The sun is setting one evening over the ocean. You and a group of friends are standing at various points along the wet sand. As the water laps at your feet, you silently watch the red globe drop nearer and nearer to the horizon. As you watch, somewhat mesmerized, you notice how the sun’s reflection on the wave crests forms a straight line composed of thousands of momentary orange-red glints—a straight line pointing right at you! “How lucky that I am the one who happens to be lined up exactly with that line!” you think to yourself. “Too bad not all of us can stand here and experience this perfect unity with the sun.” And at the same moment, each of your friends is having precisely the same thought… or is it the same?

Such musings are at the heart of the “soul-searching question.” Why is this soul in this body? (Or on this branch of the universal wave function?) Why, when there are so many possibilities, did this mind get attached to this body? Why can’t my “I-ness” belong to some other body? It is obviously circular and unsatisfying to say something like “You are in that body because that was the one made by your parents.” But why were they my parents, and not someone else? Who would have been my parents if I had been born in Hungary? What would I have been like if I had been someone else? Or if someone else had been me? Or— am I someone else? Am I everyone else? Is there only one universal consciousness? Is it an illusion to feel oneself as separate, as an individual? It is rather eerie to find these bizarre themes reproduced at the core of what is supposedly our stablest and least erratic science.

And yet in a way it is not so surprising. There is a clear connection between the imaginary worlds in our minds and the alternate worlds evolving in parallel with the one we experience. The proverbial young man picking apart the daisy and muttering, “She loves me, she loves me not, she loves me, she loves me not” is clearly maintaining in his mind (at least) two different worlds based on two different models for his beloved. Or would it be more accurate to say that there is one mental model of his beloved that is in a mental analogue of a quantum-mechanical superposition of states?

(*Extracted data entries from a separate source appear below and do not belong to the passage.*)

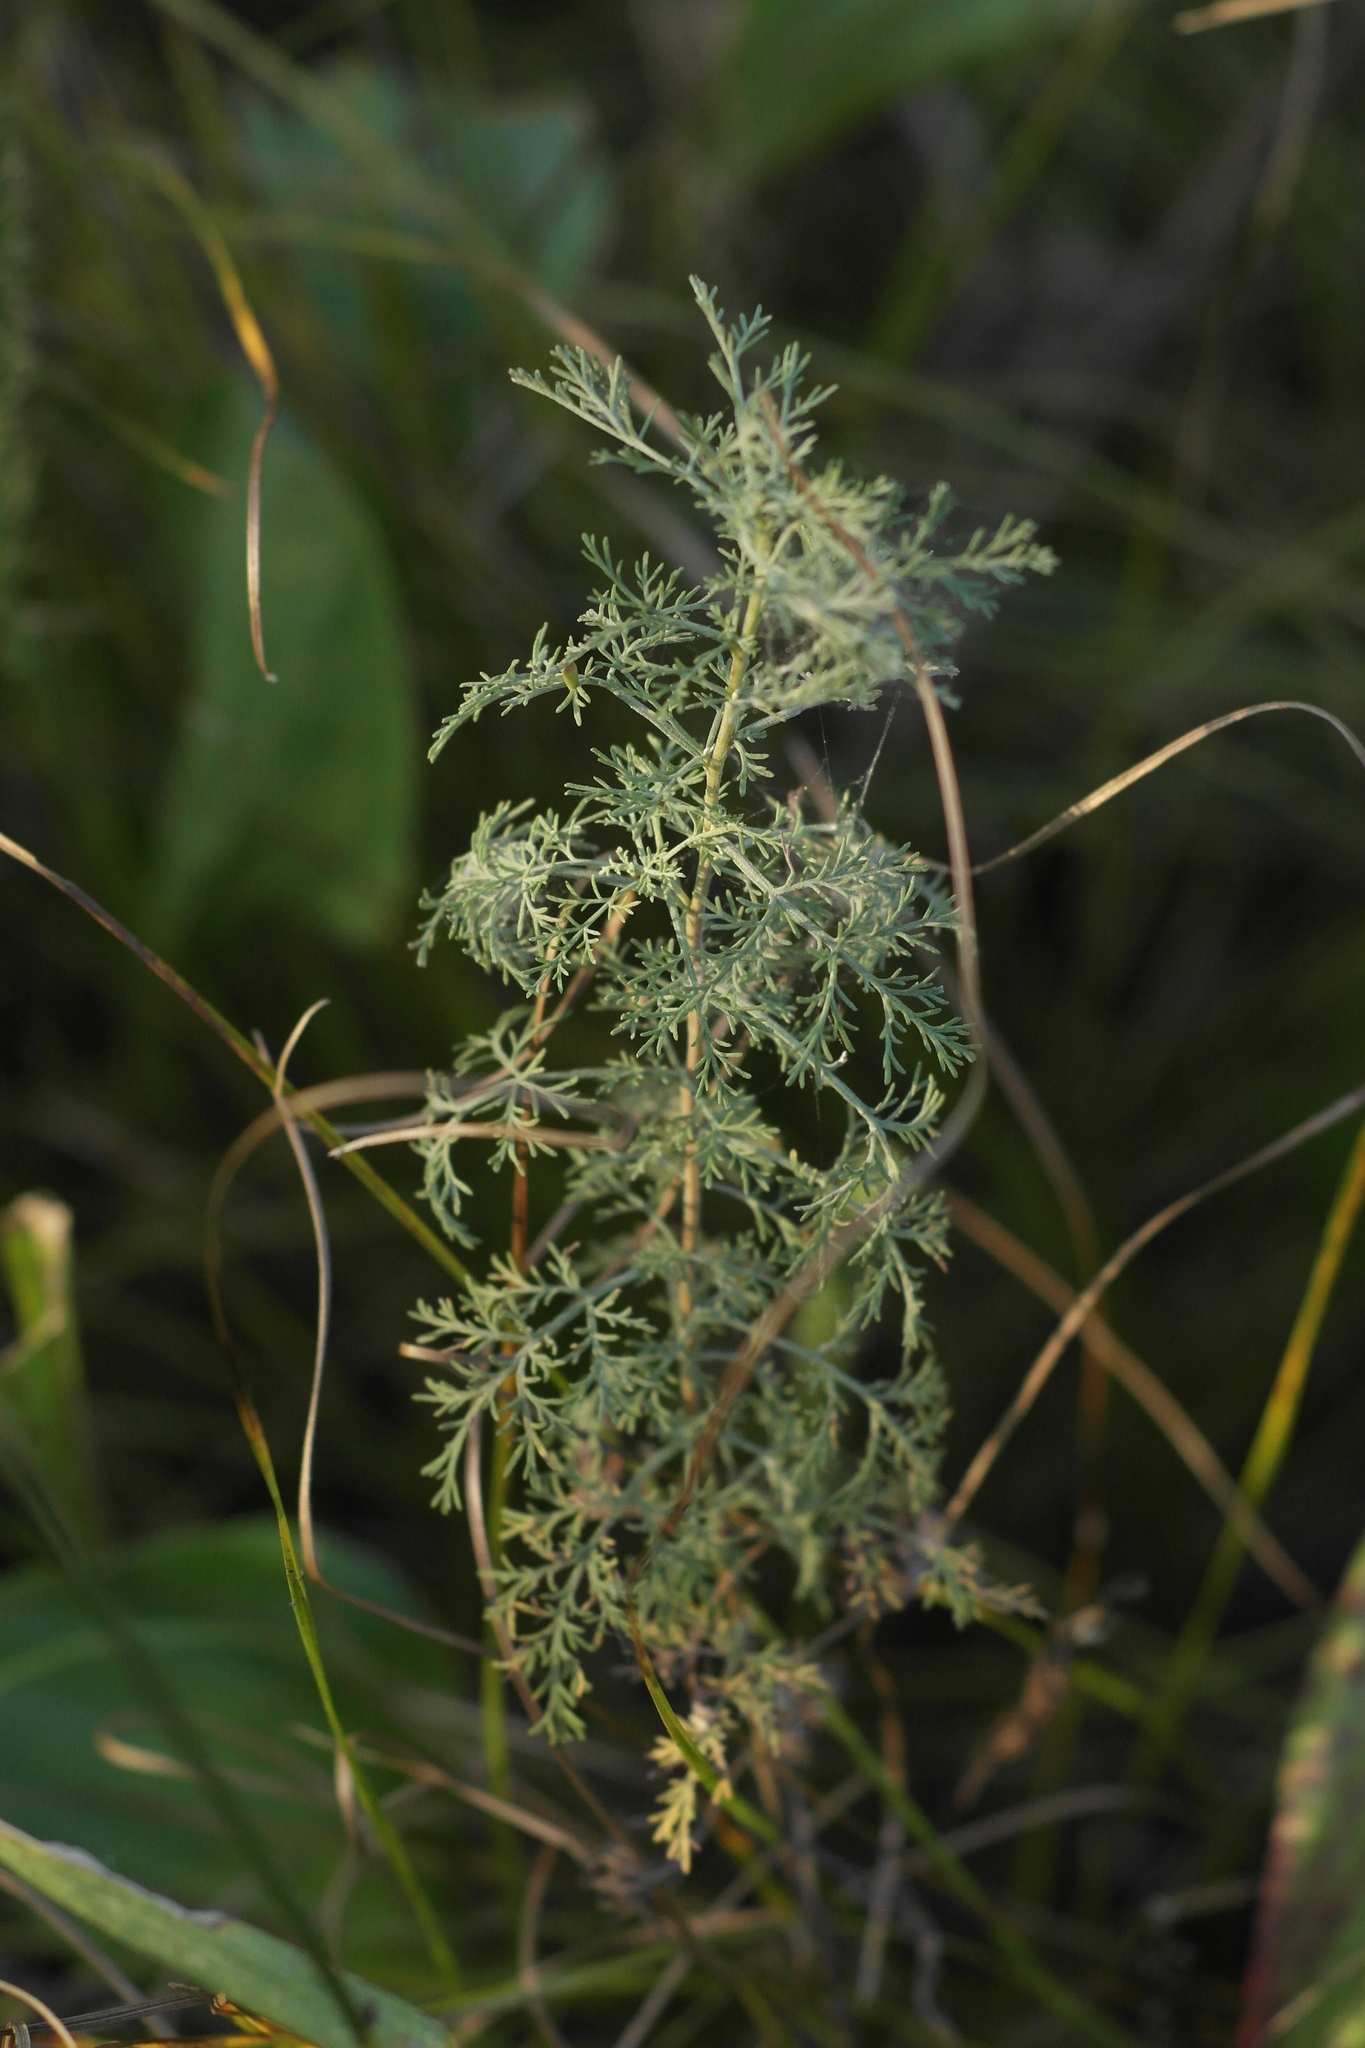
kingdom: Plantae
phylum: Tracheophyta
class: Magnoliopsida
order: Asterales
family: Asteraceae
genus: Artemisia
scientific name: Artemisia abrotanum
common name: Southernwood
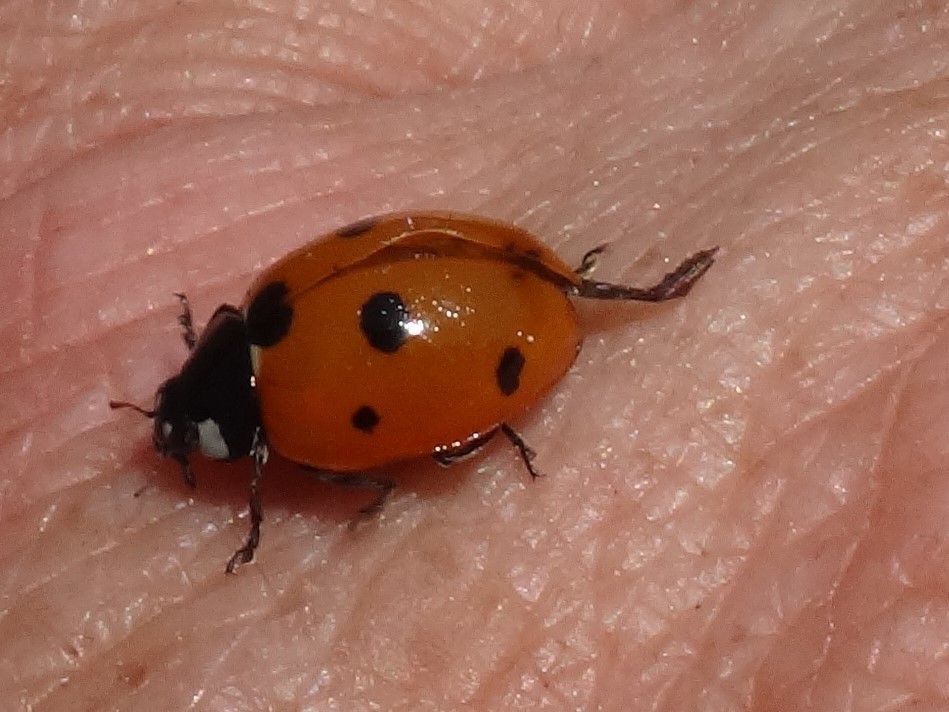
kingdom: Animalia
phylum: Arthropoda
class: Insecta
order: Coleoptera
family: Coccinellidae
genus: Coccinella
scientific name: Coccinella septempunctata
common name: Sevenspotted lady beetle
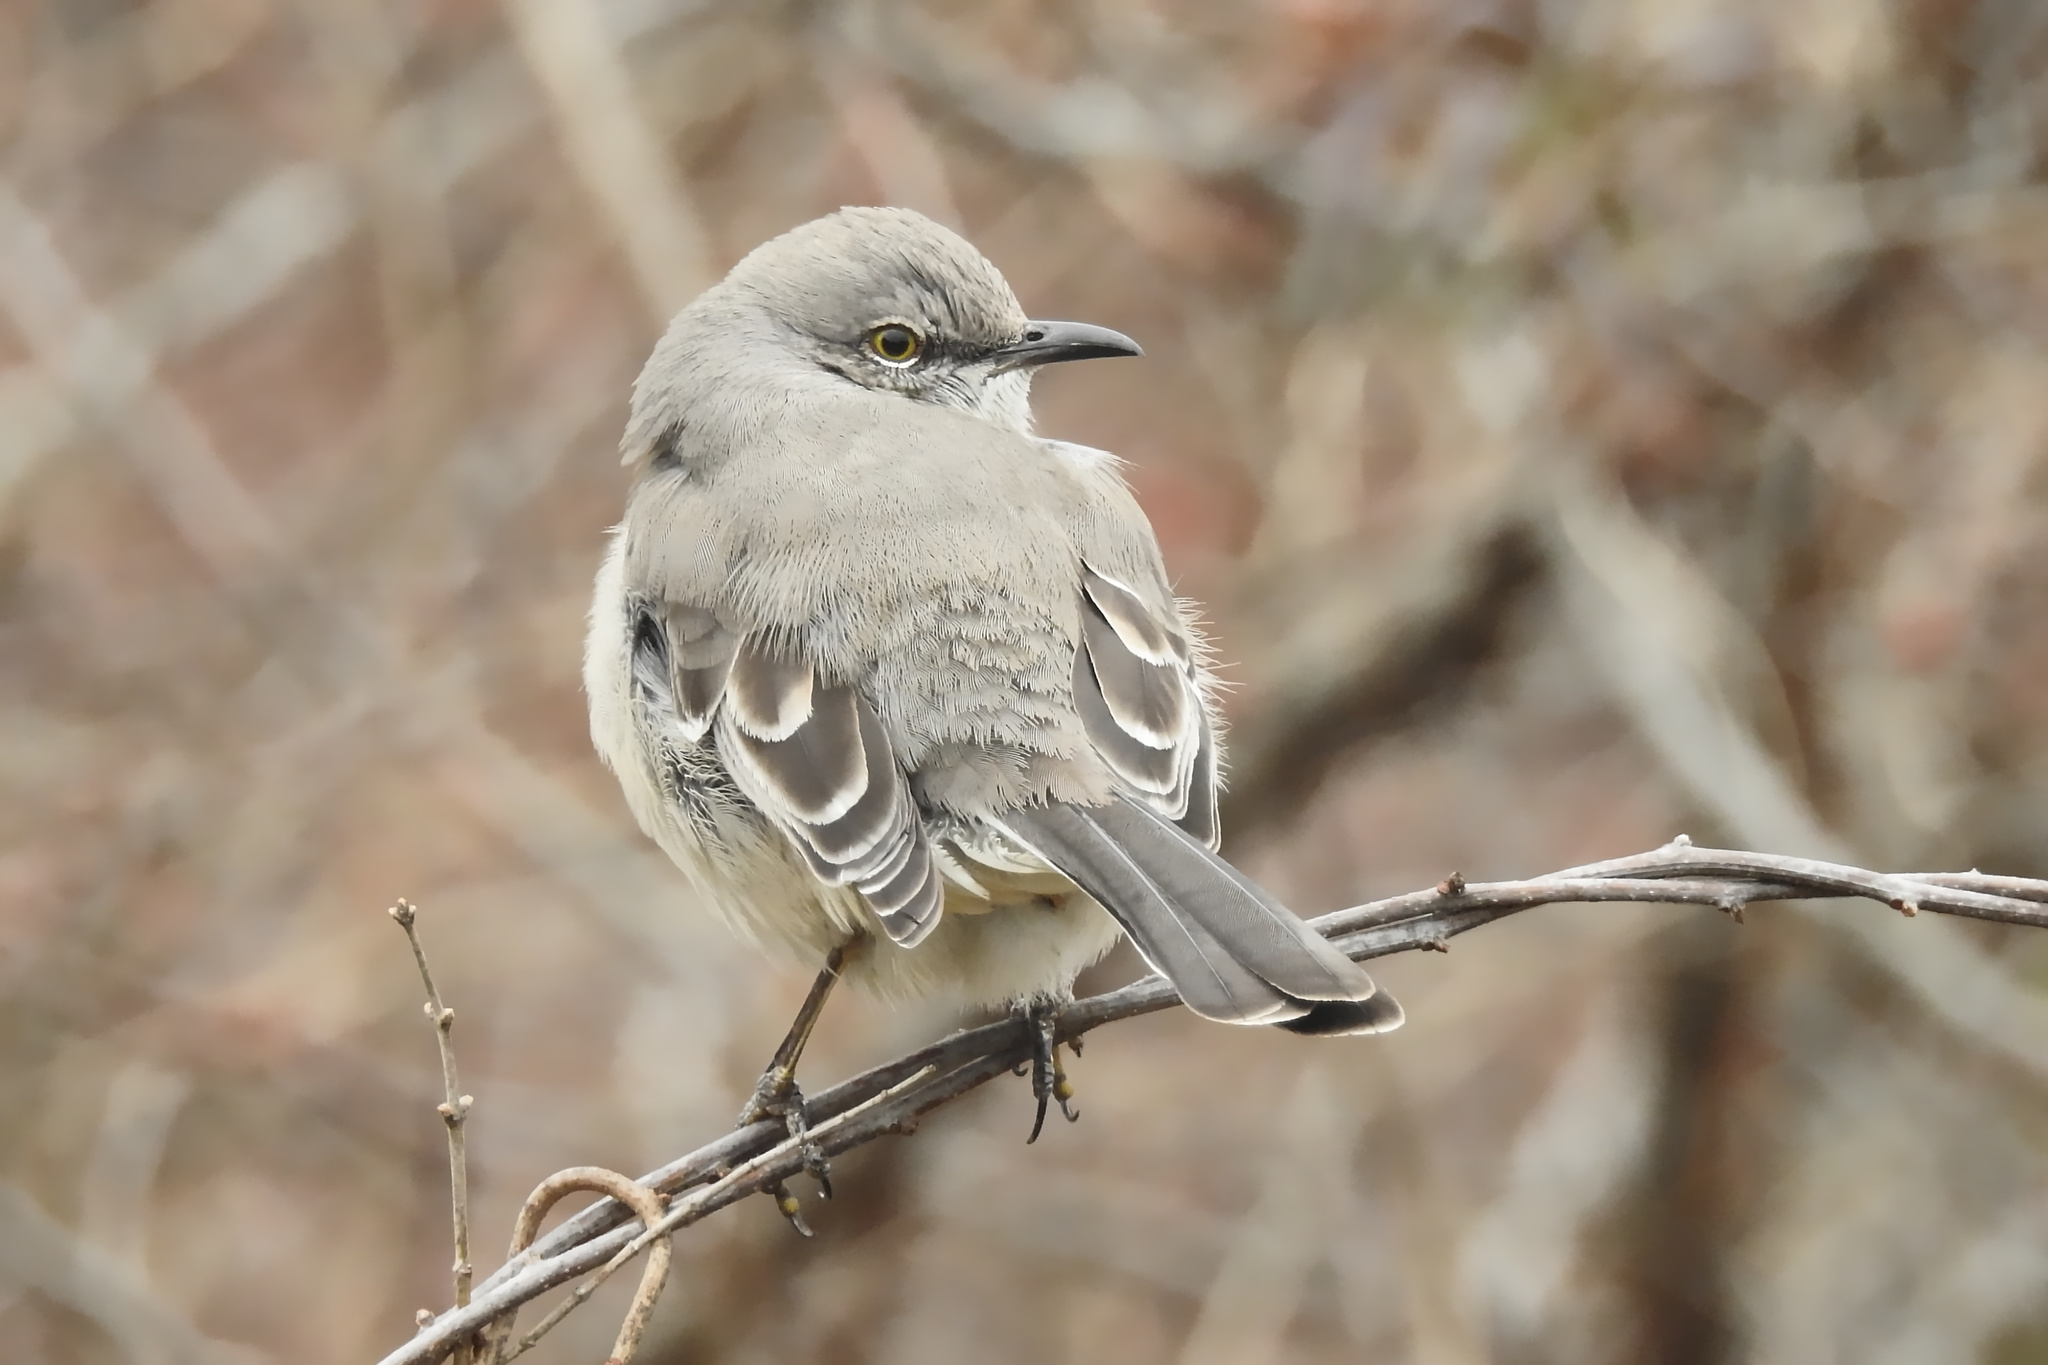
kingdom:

And when a novelist simultaneously entertains a number of possible ways of extending a story, are the characters not, so to speak metaphorically, in a mental superposition of states? If the novel never gets set to paper, perhaps the split characters can continue to evolve their multiple stories in their author’s brain. Furthermore, it would even seem strange to ask which story is the genuine version. All the worlds are equally genuine.

And in like manner there is a worlda branch of the universal wave functionin - фото 5

And in like manner, there is a world—a branch of the universal wave function—in which you didn’t make that stupid mistake you now regret so much. Aren’t you jealous? But how can you be jealous of your self? Besides which, there’s another world in which you made yet stupider mistakes, and are jealous of this very you, here and now in this world!

Perhaps one way to think of the universal wave function is as the mind—or brain, if you prefer—of the great novelist in the sky, God, in which all possible branches are being simultaneously entertained. We would be mere subsystems of God’s brain, and these versions of us are no more privileged or authentic than our galaxy is the only genuine galaxy. God’s brain, conceived in this way, evolves smoothly and deterministically, as Einstein always maintained. The physicist Paul Davies, writing on just this topic in his recent book Other Worlds, says: “Our consciousness weaves a route at random along the ever-branching evolutionary pathway of the cosmos, so it is we, rather than God, who are playing dice.”